# Task objective
Update the text of these entries, replacing "LEGGI DI PIÙ" with "SCOPRI DI PIÙ" and keeping every other line unchanged. Omit the pictures from your answer.

Data entries
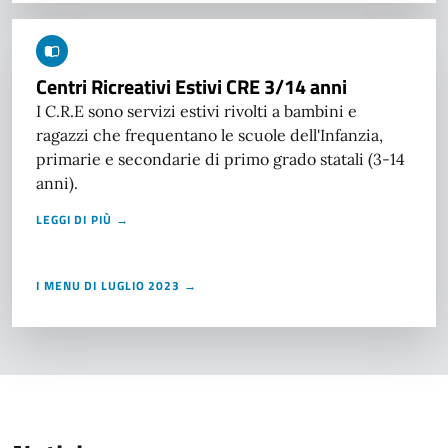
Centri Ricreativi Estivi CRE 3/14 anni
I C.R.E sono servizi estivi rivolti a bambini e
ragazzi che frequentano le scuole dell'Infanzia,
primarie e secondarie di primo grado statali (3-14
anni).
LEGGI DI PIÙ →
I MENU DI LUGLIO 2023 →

# Solution for this task
Centri Ricreativi Estivi CRE 3/14 anni
I C.R.E sono servizi estivi rivolti a bambini e
ragazzi che frequentano le scuole dell'Infanzia,
primarie e secondarie di primo grado statali (3-14
anni).
SCOPRI DI PIÙ →
I MENU DI LUGLIO 2023 →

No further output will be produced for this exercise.